Thursday, May 12, 2016: 11:30 AM-1:30 PM
Hall A (Baltimore Convention Center)
V. Yuk1,2, R. Leung1,2, E. Anagnostou3,4 and M. J. Taylor1,2,4, (1)Diagnostic Imaging, The Hospital for Sick Children, Toronto, ON, Canada, (2)Psychology, University of Toronto, Toronto, ON, Canada, (3)Bloorview Research Institute, Holland Bloorview Kids Rehabilitation Hospital, Toronto, ON, Canada, (4)Paediatrics, University of Toronto, Toronto, ON, Canada
Background: Theory of mind (ToM), or the ability to recognize the different mental states of others, is characteristically impaired in children with autism spectrum disorder (ASD), which is thought to contribute to their social cognitive deficits. Functional MRI studies have investigated the neural mechanisms underlying ToM, implicating the precuneus, temporoparietal junction (TPJ), and the medial prefrontal cortex (mPFC) as core regions of the ToM network. Studies in adults with ASD have shown atypical activation in these areas. However, only a few studies have examined the timing of brain activity during ToM reasoning, and none have explored this aspect in ASD, nor how it differs in children, even though deviations in the latency and duration of brain activity during development can also be responsible for the social impairments observed in ASD.

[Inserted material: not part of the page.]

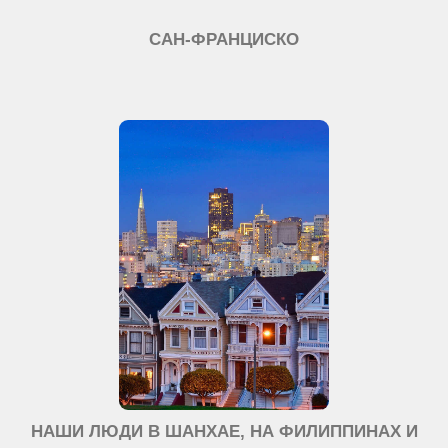
САН-ФРАНЦИСКО
НАШИ ЛЮДИ В ШАНХАЕ, НА ФИЛИППИНАХ И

Objectives: This study determined the temporal and spatial properties of brain regions active during a false-belief ToM task in children with and without ASD using magnetoencephalography (MEG).

Methods: Participants included 22 typically-developing (TD) children and 19 age- and sex-matched children with ASD between the ages of 8 and 12 years. We studied the timing of ToM-related neural processes using a false-belief task adapted from Dennis et al. (2012) for MEG, which has precise temporal and spatial resolution on the order of milliseconds and millimetres, respectively. 

Results: While the two groups of children did not differ in performance on the false-belief task, whole-brain analyses revealed distinctive neural patterns. Whereas TD children activated familiar ToM regions, such as the right precuneus (150-225 ms and 325-400 ms) followed by the left TPJ (300-400 ms and 425-475 ms), children with ASD appeared to utilize verbal abilities to complete the same task, activating the left inferior frontal gyrus (IFG; 275-375 ms and 450-600 ms), while simultaneously relying on working memory, attention, and inhibition areas, such as the right dorsal TPJ overlapping with the right superior parietal lobule (275-375 ms and 450-600 ms) and the right IFG (300-600 ms).

Conclusions: Using MEG, we were able to detect a unique temporospatial recruitment of brain regions involved in understanding false belief in our participants with ASD, which suggests that children with ASD make use of alternative strategies to compensate for their deficits in ToM. As our group of children with ASD did not differ from controls on measures of working memory and inhibition, and given that the brain areas they activated are typically involved in these processes, these children may have employed these preserved executive functions to perform similarly to their peers on the ToM task. These results not only inform how ToM can be conserved in some children with high-functioning ASD, but they also demonstrate processes that could be harnessed in interventions to improve ToM and social cognition in children with ASD. Future work will expand our findings to the connectivity domain, as individuals with ASD have been shown to have atypical patterns of connectivity, and the interaction between executive functioning and ToM will be explored.